因为要查询x的下面有多少blocks，所以我们在普通并查集的基础上在维护两个域num[x]和under[x]，分别表示x所在堆的大小以及x下面的元素。

在合并的时候，我们分别取x,y的堆的最下面一块，也就是他们的根a,b.a和b相等就不用处理了。如果不相等，那么就让fa[a] = b.而在这之前，我们要维护size和under，所有x原来所在的堆的每个元素的under都要增加num[b],如果全都修改会超时，所以我们之修改under[a],把其它修改放在压缩里面，要查哪一个再更新。同时，为了方便我们只把size存在根上，也就是num[b]+=num[a],num[a] = 0。

在find的时候，我们进行压缩，这时候更新under[x],under[x]+=under[fx]就可以了。

注意：这题一直wa，原因是在刚开始赋值时，应该从0下标开始，然而题目中标号是从1号开始的，不懂。。。

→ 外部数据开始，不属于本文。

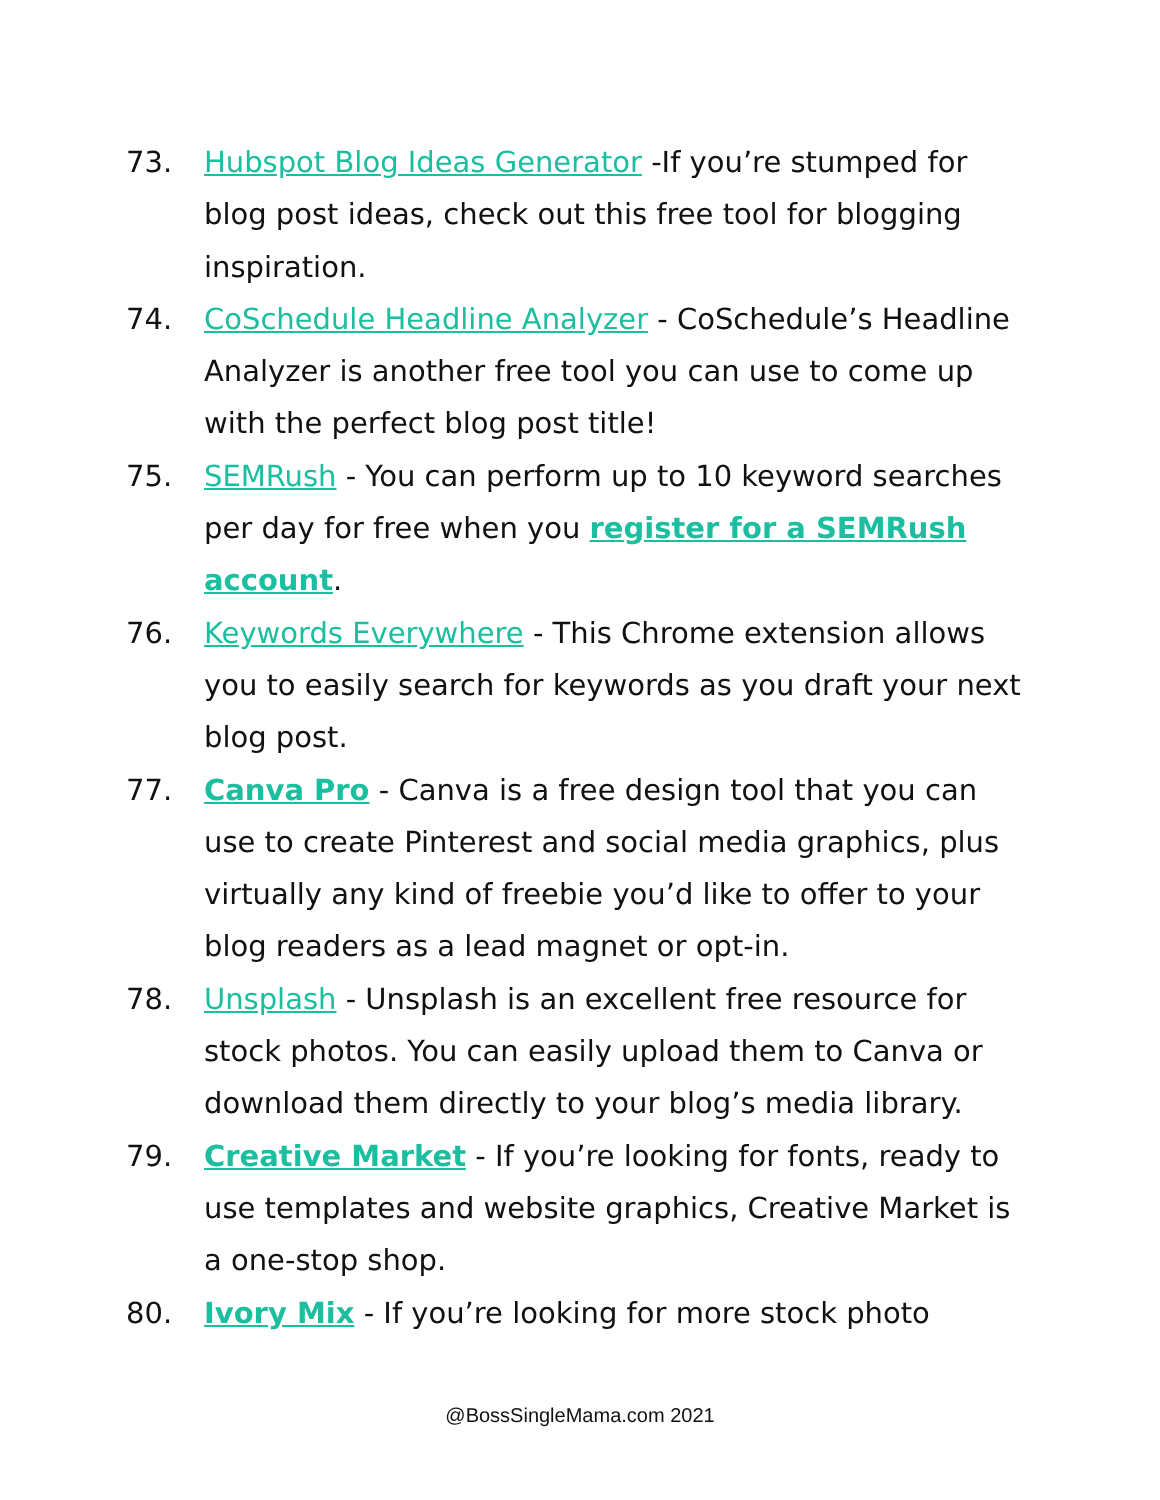73. Hubspot Blog Ideas Generator -If you’re stumped for blog post ideas, check out this free tool for blogging inspiration.
74. CoSchedule Headline Analyzer - CoSchedule’s Headline Analyzer is another free tool you can use to come up with the perfect blog post title!
75. SEMRush - You can perform up to 10 keyword searches per day for free when you register for a SEMRush account.
76. Keywords Everywhere - This Chrome extension allows you to easily search for keywords as you draft your next blog post.
77. Canva Pro - Canva is a free design tool that you can use to create Pinterest and social media graphics, plus virtually any kind of freebie you’d like to offer to your blog readers as a lead magnet or opt-in.
78. Unsplash - Unsplash is an excellent free resource for stock photos. You can easily upload them to Canva or download them directly to your blog’s media library.
79. Creative Market - If you’re looking for fonts, ready to use templates and website graphics, Creative Market is a one-stop shop.
80. Ivory Mix - If you’re looking for more stock photo
@BossSingleMama.com 2021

。

#include<iostream>
#include<cstdio>
#include<cstring>
#include<algorithm>
#include<queue>
#include<set>
#include<map>
using namespace std;
int fa[30005],under[30005],num[30005];
int p;
char ch[5];
int findfa(int k)
{
    if (fa[k]==k) return k;
    int fa1=fa[k]; //找到之前的那个父亲，这个父亲的under值在后面find的过程中也会变，所以只要加之前的父亲节点的under就行了。
    fa[k]=findfa(fa[k]);
    under[k]+=under[fa1];
    return fa[k];
}
void uni(int x,int y)
{
    int fx=findfa(x);
    int fy=findfa(y);
    if (fx!=fy)
    {
       under[fx]+=num[fy];
       num[fy]+=num[fx];
       num[fx]=0;
       fa[fx]=fy;
    }
    return;
}

int main()
{
        for(int i=0;i<30005;i++)
        { fa[i]=i; under[i]=0; num[i]=1;}

        scanf("%d",&p);
        for(;p>0;p--)
        {
            scanf("%s",&ch);
            if (ch[0]=='M')
            {
                int x,y;
                scanf("%d%d",&x,&y);
                uni(x,y);
            } else
            {
                int x;
                scanf("%d",&x);
                findfa(x);
                printf("%d
",under[x]);
            }
        }

    return 0;
}